The distinctive role of non-statutory advocacy providers

I wonder if providers of entirely non-statutory advocacy are able to maintain a richer and more holistic advocacy relationship than their colleagues who provide only statutory advocacy.  While providers of statutory advocacy might do similar things, those who offer non-statutory advocacy but not statutory advocacy have held on to the following four things:

  1. Eligibility. They may have been able to keep open their eligibility criteria so that they are able to work with people who would not be eligible for statutory advocacy.  Are organisations that provide non-statutory advocacy more likely to offer groups as well as individual work and engage in campaigning too? Such arrangements can provide access to those who prefer an ongoing relationship with the advocacy organisation rather than the ‘task and finish’ approach required of many providers of statutory advocacy. Is this diverting valuable resources away from those who need them most, or does it have a preventative function, that reduces or delays reliance on publicly funded services, as suggested by the OPAAL evaluation here?
  2. Topic. They may have broadened the range of topics on which they support people to express their view. For example, they may have supported discussions with utility companies as well as decisions about serious medical treatment. But we might wonder if, as the skills and knowledge of advocates broadens to embrace fuel poverty and trading standards, do they lose their detailed knowledge of statutory advocacy and its careful analysis of the right way to work? Do they get better at face-to-face work beyond the health and social care sector but lose their skills in report writing? I know of no evidence to suggest that either of these hazards are occurring, but it seems legitimate to ask the questions!
  3. Environment. They may sometimes advocate for people who find themselves surrounded by professionals who are not listening. In an environment that listened carefully and responded to people, such a person may be perfectly capable of self-advocating, but in a ‘deaf environment’ we find that special skills are needed for their voice to be heard. For example, one self-funding care home resident was assertive, articulate, enunciated well and was perfectly able to express his  wish to return to his own home, but it appeared that neither care home staff, social workers nor health professionals would take him seriously.  They did not listen until the advocate stepped in with his specific skills in representing others, overcoming delays and inactivity, and persistently pressing for a meaningful response. This surely happens from time to time in statutory advocacy too, but the problem may be more severe in non-statutory advocacy because the law does not oblige anyone to listen, while in statutory advocacy, the Decision Maker, Social Worker or Mental Health Professional is expected to pay attention to the person and the advocate.
  4. Role. Advocates working in non-statutory services may occasionally step over from a strict advocacy role into a support role in a very deliberate, circumscribed and disciplined action, underpinned by good reasons which all enhance the person-centred advocacy relationship. So for example, they may fetch shopping for someone discharged from hospital into an empty house, as well as supporting them to challenge the hospital’s discharge decision.  The advocate will then refer on to support workers if an enduring need is identified.  Is there a potential conflict of interest between offering this kind of brief practical help, and working as an advocate? Would it be different if it was personal care rather than shopping that was needed? Meanwhile, do these advocates miss out on the skills that are developed by statutory advocates simply because they can refer people on when required? For example, it may be that advocates working in non-statutory roles miss out on communication skills with people unable to instruct, as they can refer on to an Independent Mental Capacity Advocate (IMCA). Or do the limited topics where an IMCA may act, such as serious medical treatment or accommodation mean that advocates working in non-statutory services have plenty of opportunity to develop their skills in working with people unable to instruct?

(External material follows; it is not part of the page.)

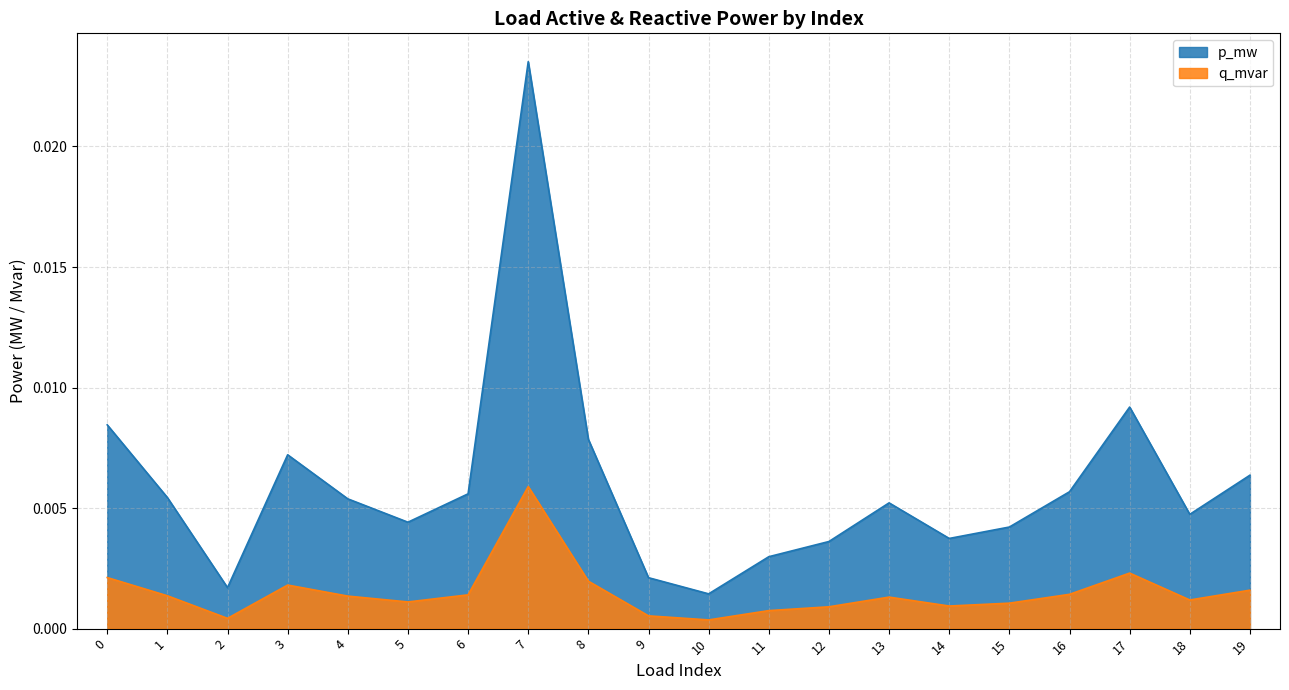

Where is the first local maximum for q_mvar?

3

Some non-statutory advocates believe that expansion in these four dimensions is innovative and holds tightly to the principles of the Advocacy Charter, creating a more person-centred approach than is often demanded from hard-pressed statutory providers. Others might say that this work is simply returning advocacy to its roots.

Finally, we might also expect providers of non-statutory advocacy to be experts at finding alternative sources of funding, since many of those who commission statutory services have left the field.

Is this a true and fair representation of the focus of those organisations that restrict their advocacy offer to non-statutory work? Do these things enrich the  advocacy world, or does it represent a risky blurring of the distinctive role of the advocate?